01 November 2016, Tuesday

Lawyers from Russian Justice Initiative sent to the ECHR a response to the Russian Government memorandum on the case of Leyla Muruzheva, who has not had her children returned to her even after a court ruled in her favour.

Leyla Muruzheva lives and works in Moscow and has two children. She and her former husband had two children. The couple officially divorced in March 2014, but failed to reach an agreement on with whom the two children would live. In January 2014, Muruzheva’s former husband took the children to Ingushetia, where he left them with his parents, and himself returned to Moscow. The son was 4.5 years’ old and the daughter 1.5 years’ old at the moment they left for Ingushetia.

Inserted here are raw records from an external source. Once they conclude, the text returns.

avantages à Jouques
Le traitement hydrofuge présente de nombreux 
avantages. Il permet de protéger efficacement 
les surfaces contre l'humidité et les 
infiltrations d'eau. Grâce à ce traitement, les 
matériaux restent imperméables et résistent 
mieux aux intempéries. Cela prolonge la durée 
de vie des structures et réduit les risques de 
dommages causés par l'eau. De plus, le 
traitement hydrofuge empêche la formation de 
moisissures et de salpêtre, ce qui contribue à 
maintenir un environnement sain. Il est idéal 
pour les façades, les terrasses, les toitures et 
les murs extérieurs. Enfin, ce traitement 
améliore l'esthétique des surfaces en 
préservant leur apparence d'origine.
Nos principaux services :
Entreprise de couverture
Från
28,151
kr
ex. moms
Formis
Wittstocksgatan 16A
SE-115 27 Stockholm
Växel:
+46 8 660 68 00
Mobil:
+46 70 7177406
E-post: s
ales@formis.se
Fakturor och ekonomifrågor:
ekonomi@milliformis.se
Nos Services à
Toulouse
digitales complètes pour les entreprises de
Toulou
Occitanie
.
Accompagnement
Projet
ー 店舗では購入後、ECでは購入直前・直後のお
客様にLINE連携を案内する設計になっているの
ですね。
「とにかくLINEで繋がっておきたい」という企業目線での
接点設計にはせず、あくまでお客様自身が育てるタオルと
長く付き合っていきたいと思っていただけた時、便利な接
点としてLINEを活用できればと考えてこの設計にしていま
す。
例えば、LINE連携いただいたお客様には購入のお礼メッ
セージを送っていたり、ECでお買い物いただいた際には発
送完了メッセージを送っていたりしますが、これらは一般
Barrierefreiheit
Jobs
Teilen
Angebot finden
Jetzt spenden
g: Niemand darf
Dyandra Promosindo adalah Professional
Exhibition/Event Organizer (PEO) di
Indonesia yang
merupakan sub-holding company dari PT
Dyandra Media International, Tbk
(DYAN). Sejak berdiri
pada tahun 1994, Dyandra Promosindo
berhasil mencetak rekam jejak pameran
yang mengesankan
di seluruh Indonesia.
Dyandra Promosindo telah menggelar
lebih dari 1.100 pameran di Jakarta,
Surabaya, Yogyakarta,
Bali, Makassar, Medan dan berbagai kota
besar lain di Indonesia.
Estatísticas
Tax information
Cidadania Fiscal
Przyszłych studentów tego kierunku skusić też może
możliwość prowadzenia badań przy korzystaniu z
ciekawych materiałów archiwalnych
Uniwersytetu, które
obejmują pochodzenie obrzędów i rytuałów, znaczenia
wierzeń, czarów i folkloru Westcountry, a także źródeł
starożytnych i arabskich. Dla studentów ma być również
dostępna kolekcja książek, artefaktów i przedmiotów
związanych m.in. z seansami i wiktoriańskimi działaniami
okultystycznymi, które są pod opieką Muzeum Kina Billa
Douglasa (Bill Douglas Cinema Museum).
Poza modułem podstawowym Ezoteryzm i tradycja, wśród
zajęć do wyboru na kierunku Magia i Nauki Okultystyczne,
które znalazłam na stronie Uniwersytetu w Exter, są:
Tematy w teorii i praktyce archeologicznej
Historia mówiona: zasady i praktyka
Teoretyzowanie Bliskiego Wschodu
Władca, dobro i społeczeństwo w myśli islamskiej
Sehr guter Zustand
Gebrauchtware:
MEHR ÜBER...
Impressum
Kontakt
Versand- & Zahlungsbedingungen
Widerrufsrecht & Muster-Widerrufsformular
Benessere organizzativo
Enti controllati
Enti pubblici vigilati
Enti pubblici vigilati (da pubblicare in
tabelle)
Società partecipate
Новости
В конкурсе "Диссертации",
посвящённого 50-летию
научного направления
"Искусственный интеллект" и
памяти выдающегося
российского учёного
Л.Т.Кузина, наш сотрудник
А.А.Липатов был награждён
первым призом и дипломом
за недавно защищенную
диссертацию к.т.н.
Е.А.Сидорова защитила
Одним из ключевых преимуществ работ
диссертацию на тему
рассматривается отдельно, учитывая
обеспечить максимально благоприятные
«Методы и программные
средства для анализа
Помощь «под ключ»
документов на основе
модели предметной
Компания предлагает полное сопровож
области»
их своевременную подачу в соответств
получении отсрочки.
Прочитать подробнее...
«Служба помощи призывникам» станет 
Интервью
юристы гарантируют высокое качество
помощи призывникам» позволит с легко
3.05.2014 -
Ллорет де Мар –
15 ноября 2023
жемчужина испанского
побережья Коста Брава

In March 2014, Leyla Muruzheva applied to the court to get a decision on where the children should live. Seeing the failure of her attempts to restore contact with the children, Muruzheva turned to Russian Justice Initiative for help. The ECHR communicated the application filed by Russian Justice Initiative on Muruzheva’s case under the priority policy in May 2016.

We received the Government’s commentaries, which included among the attached documents, among others, the explanations of the children’s father, who took them from Muruzheva”, said lawyer with Russian Justice Initiative Bike Gyulmagomedova. “His explanations state that the children are at a health resort with their grandmother and ‘new mother’. Let me recall that in June 2014, the Izmailovsky District Court ruled that the children should live with their mother, but they have not been returned to her. The bailiffs say that the children’s emotional state prevents the court decision from being executed. The children’s reaction is understandable, given their age (four and eight), the length of time they have been separated from their mother (more than two-and-a-half years now), and the hostile attitude their father and his parents, who are effectively raising the children now, take towards their mother. We think that in this case, the Russian authorities did not take all the timely action that we would have expected of them to ensure the court decision’s enforcement, and in this way, they violated the applicant’s right to respect for her family life, guaranteed in Article 8”.